Friday, June 19, 2009

How Wells Are Drilled Horizontally

The following is a simplified but good explanation of how oil and gas wells start drilling vertically and are then gradually turned in a desired direction. They then "build angle" with 0 degrees being vertical and 90 degrees being horizontal. This ability to drill horizontally, then fracture the rocks, and hold the fractures open with propant (sand or glass beads), is what allows these low permeability shales to produce economic quantities of gas and oil.

The source of this article is here: http://www.energyindustryphotos.com/how_oil_and_gas_wells_are_drille.htm

Peter

How Oil And Gas Wells Are Drilled Horizontally

Today's oil companies now have the ability to drill wells sideways, to reach specific pockets of oil and gas or "targets" which may be beneath cities or environmentally sensitive area where a rig cannot be set up. Multiple wells can be drilled from one pad site on land or from an offshore platform, reducing costs and the environmental impact of oil and gas exploration.

Horizontal drilling techniques are also used to expose more surface area of oil bearing rock so that the overall production of the well is increased in either a new well or old well that has been producing for some time.

You may be asking yourself, how do you get heavy, rigid drill pipe to turn and go sideways? The truth is that when so much pipe is strung together it does flex, enabling the hole to be drilled at up to a 90 degree inclination in any direction and out to a thousand feet or more horizontally from the vertical hole. The assembly that does the drilling is made up of several parts. They include the following:

Mud Motor Illustration of a Mud Motor as Used In Horizontal Oil and Gas Wells

A directional assembly (parts that make up the drill string that the rig lowers into the hole to drill the well) consists of a "mud motor" which is a machine that contains a rotor and stator inside it which are turned by the force of the drilling fluid or "mud" that is pumped down the drill pipe. This motor turns the drill bit so instead of turning the entire length of drill pipe, the motor, which is bent at a certain angle, can remain in a fixed position drilling the hole in whatever direction the bend of the motor is aimed toward.

MWD MWD tool on the surface. (Is lowered into a special section of drill pipe or " Monel collar" which is non magnetic.

**Problems to work on:**
1. In the horizontal drilling text, rewrite the passage starting at "Friday, June 19, 2009" and ending at "gas and oil.", changing "shales" to "shale formations".
2. Does the horizontal drilling text support each statement below? Answer yes or no, and quote the words that settle it.
(a) The rotor and stator inside the mud motor are turned by drilling fluid pumped down the drill pipe.
(b) A horizontal hole can extend a thousand feet or more from the vertical hole.
(c) The Monel collar that holds the MWD tool is magnetic.
3. Pick up the horizontal drilling text after its final sentence and keep writing.
The data that comes next has nothing to do with the text on horizontal drilling.

**Records:**
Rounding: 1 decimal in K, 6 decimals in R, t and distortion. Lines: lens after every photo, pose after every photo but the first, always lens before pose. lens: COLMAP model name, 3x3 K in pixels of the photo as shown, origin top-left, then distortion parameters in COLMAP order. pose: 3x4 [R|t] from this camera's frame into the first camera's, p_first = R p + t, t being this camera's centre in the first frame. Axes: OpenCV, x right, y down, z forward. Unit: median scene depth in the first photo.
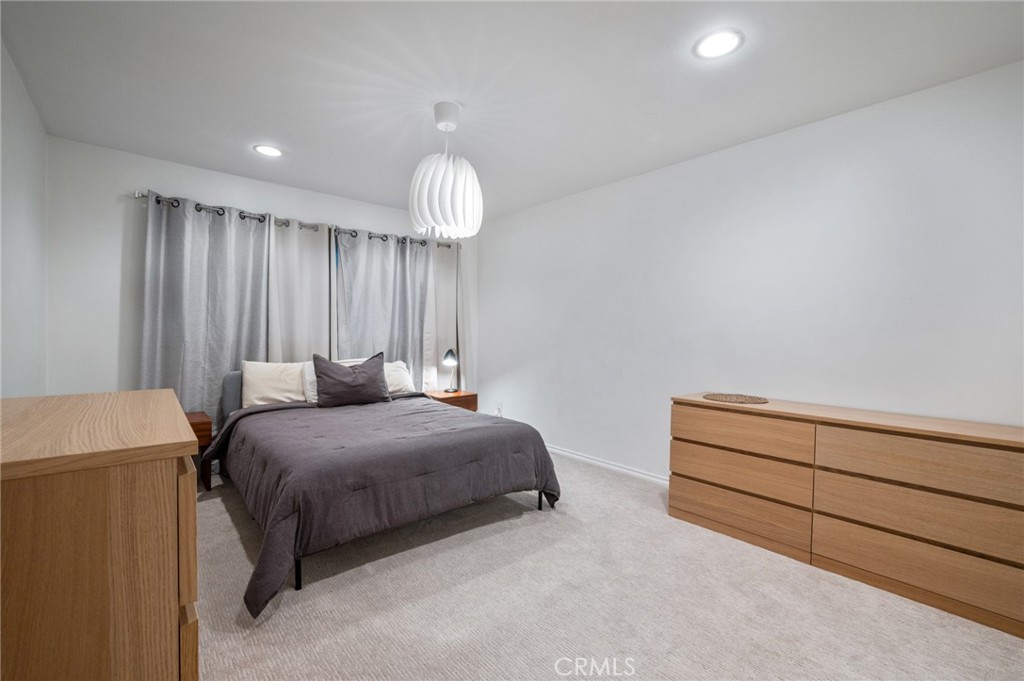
lens RADIAL K [[449.9, 0, 512.0], [0, 449.9, 340.5], [0, 0, 1]] dist [0.002785, 0.000144]
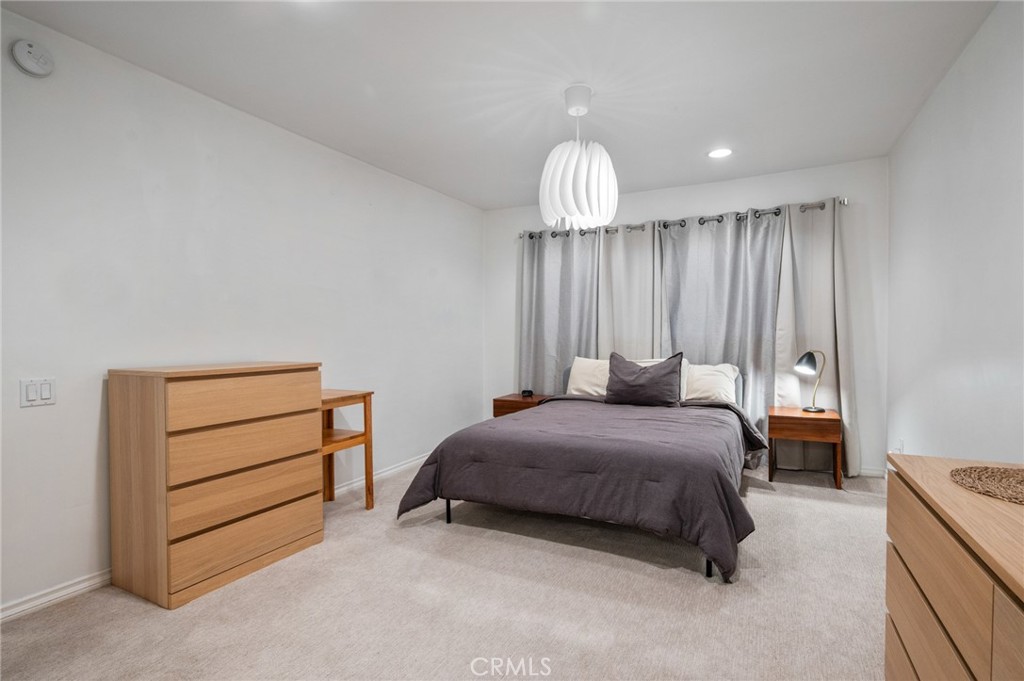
lens RADIAL K [[504.6, 0, 512.0], [0, 504.6, 340.5], [0, 0, 1]] dist [-0.000226, 0.000156]
pose [[0.387722, -0.001317, -0.921776, 0.560490], [-0.003484, 0.999990, -0.002894, 0.007743], [0.921770, 0.004333, 0.387713, 0.338500]]
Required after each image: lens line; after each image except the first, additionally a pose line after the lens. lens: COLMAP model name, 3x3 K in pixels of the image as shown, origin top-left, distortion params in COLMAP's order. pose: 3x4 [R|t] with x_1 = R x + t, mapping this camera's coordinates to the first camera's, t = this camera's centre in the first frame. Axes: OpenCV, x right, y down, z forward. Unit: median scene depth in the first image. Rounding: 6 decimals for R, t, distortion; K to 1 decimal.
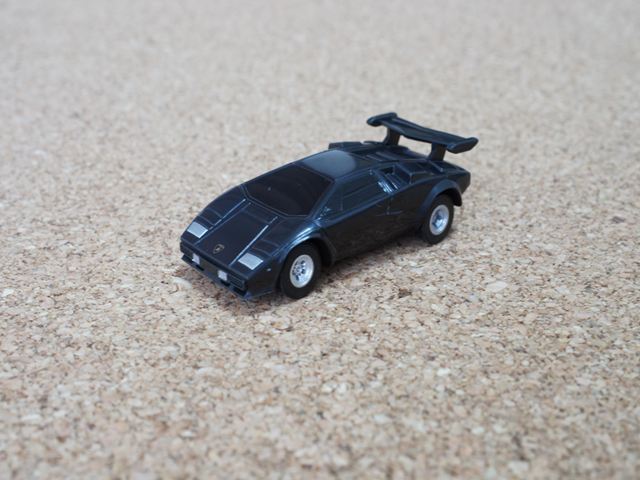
lens RADIAL K [[1037.1, 0, 292.9], [0, 1037.1, 224.5], [0, 0, 1]] dist [-0.060256, 0.000000]
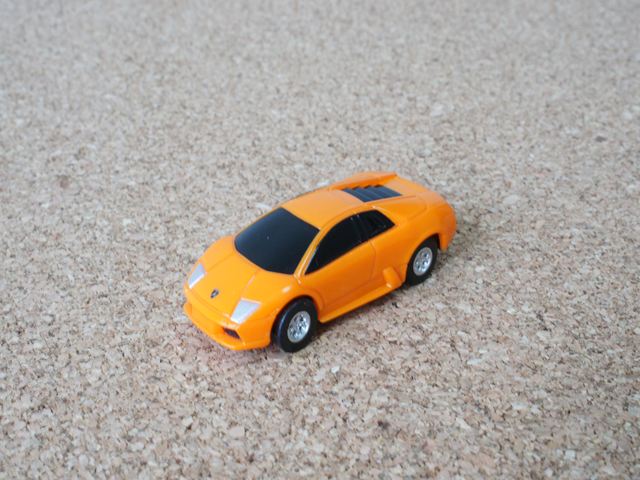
lens RADIAL K [[1037.1, 0, 318.8], [0, 1037.1, 237.5], [0, 0, 1]] dist [-0.060256, 0.000000]
pose [[0.997265, -0.046932, 0.057092, -0.107601], [0.040090, 0.992487, 0.115593, -0.047473], [-0.062088, -0.112988, 0.991655, -0.241359]]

**Results of the exercise:**
1.
Friday, June 19, 2009

How Wells Are Drilled Horizontally

The following is a simplified but good explanation of how oil and gas wells start drilling vertically and are then gradually turned in a desired direction. They then "build angle" with 0 degrees being vertical and 90 degrees being horizontal. This ability to drill horizontally, then fracture the rocks, and hold the fractures open with propant (sand or glass beads), is what allows these low permeability shale formations to produce economic quantities of gas and oil.

2.
(a) Yes: "which are turned by the force of the drilling fluid or "mud" that is pumped down the drill pipe"
(b) Yes: "out to a thousand feet or more horizontally from the vertical hole"
(c) No: "which is non magnetic"

3.
A probe full of instruments is placed inside a nonmagnetic length of drill pipe just above the mud motor to show the driller on the surface which direction he is drilling in and at what angle or inclination he is heading. This instrument is an MWD or "Measure While Drilling" probe. It typically consists of instruments that measure inclination utilizing accelerometers, and instruments that measure azimuth or compass heading using magnetometers. This information is sent via a series of pressure pulses in the column of drilling fluid flowing down to the bit from pumps on the surface. At the surface a device called a transducer picks up these increases in pressure (similar to Morse code signals) and they are decoded by surface equipment in the MWD company's mobile lab that is placed on deck of the offshore rig, or near a the rig on land. This equipment is connected to a display on the rig floor where the driller can see which way the bent motor is sliding.

The directional driller can then turn the entire length of drill pipe ever so slightly in the direction he wants the well to go and the motor which is being turned by the flow of drilling mud coming down the drill pipe causes the bit to chew away at the rock and drill ahead. MWD equipment can also be combined with sensors that record gamma rays given off from the rock formations below, instruments that measure resistivity and conductivity, etc. This is known as "logging while drilling" or LWD. It enables the oil company geologists to see if they are staying in, or have reached, the oil or gas bearing zones in real time instead of having to pull all the drill pipe out of the hole and run a wireline based logging tool down the hole.

Enhanced Recovery

The ability of oil companies to drill horizontally is being used in fields that have been depleted to the point where very little oil or gas is flowing into the original vertical well and to drill multiple horizontal wells from the same offshore platform to a pocket of oil or gas as seen in the illustration below. See What is Enhanced Oil Recovery?

Illustration of an Offshore Horizontal Oil Well from a Drilling Platform

In a well that was originally drilled vertically in the past and is not producing as much as it once was, a "re-entry" will be done whereby a device called a whipstock is lowered and fixed at a certain depth.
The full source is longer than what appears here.